___ DATASET EXCERPTS ___

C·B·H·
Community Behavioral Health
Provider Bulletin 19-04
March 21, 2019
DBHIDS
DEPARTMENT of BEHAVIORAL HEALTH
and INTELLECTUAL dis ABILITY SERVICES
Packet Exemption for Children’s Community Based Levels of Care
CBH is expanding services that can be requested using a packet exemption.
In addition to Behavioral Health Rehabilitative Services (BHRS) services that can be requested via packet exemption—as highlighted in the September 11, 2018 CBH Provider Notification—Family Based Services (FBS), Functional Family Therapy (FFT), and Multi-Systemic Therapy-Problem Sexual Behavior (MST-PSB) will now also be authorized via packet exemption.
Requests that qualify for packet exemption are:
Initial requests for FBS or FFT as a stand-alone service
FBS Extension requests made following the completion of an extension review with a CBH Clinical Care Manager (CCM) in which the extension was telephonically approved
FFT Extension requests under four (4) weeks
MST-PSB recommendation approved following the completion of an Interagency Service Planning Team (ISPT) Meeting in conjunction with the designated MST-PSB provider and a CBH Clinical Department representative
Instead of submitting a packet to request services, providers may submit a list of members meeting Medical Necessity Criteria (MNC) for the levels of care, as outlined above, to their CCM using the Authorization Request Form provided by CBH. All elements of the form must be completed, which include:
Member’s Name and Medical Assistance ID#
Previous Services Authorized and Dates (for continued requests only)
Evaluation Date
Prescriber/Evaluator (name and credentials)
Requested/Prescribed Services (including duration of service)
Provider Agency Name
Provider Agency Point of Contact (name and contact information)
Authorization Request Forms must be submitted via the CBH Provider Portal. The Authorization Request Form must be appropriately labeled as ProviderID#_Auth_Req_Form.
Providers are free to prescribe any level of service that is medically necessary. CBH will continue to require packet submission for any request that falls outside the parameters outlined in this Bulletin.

___

▸ PROBLEM TO SOLVE
Once more, write out the entries exactly as they were written.

▸ WRITTEN REPLY
C·B·H·
Community Behavioral Health
Provider Bulletin 19-04
March 21, 2019
DBHIDS
DEPARTMENT of BEHAVIORAL HEALTH
and INTELLECTUAL dis ABILITY SERVICES
Packet Exemption for Children’s Community Based Levels of Care
CBH is expanding services that can be requested using a packet exemption.
In addition to Behavioral Health Rehabilitative Services (BHRS) services that can be requested via packet exemption—as highlighted in the September 11, 2018 CBH Provider Notification—Family Based Services (FBS), Functional Family Therapy (FFT), and Multi-Systemic Therapy-Problem Sexual Behavior (MST-PSB) will now also be authorized via packet exemption.
Requests that qualify for packet exemption are:
Initial requests for FBS or FFT as a stand-alone service
FBS Extension requests made following the completion of an extension review with a CBH Clinical Care Manager (CCM) in which the extension was telephonically approved
FFT Extension requests under four (4) weeks
MST-PSB recommendation approved following the completion of an Interagency Service Planning Team (ISPT) Meeting in conjunction with the designated MST-PSB provider and a CBH Clinical Department representative
Instead of submitting a packet to request services, providers may submit a list of members meeting Medical Necessity Criteria (MNC) for the levels of care, as outlined above, to their CCM using the Authorization Request Form provided by CBH. All elements of the form must be completed, which include:
Member’s Name and Medical Assistance ID#
Previous Services Authorized and Dates (for continued requests only)
Evaluation Date
Prescriber/Evaluator (name and credentials)
Requested/Prescribed Services (including duration of service)
Provider Agency Name
Provider Agency Point of Contact (name and contact information)
Authorization Request Forms must be submitted via the CBH Provider Portal. The Authorization Request Form must be appropriately labeled as ProviderID#_Auth_Req_Form.
Providers are free to prescribe any level of service that is medically necessary. CBH will continue to require packet submission for any request that falls outside the parameters outlined in this Bulletin.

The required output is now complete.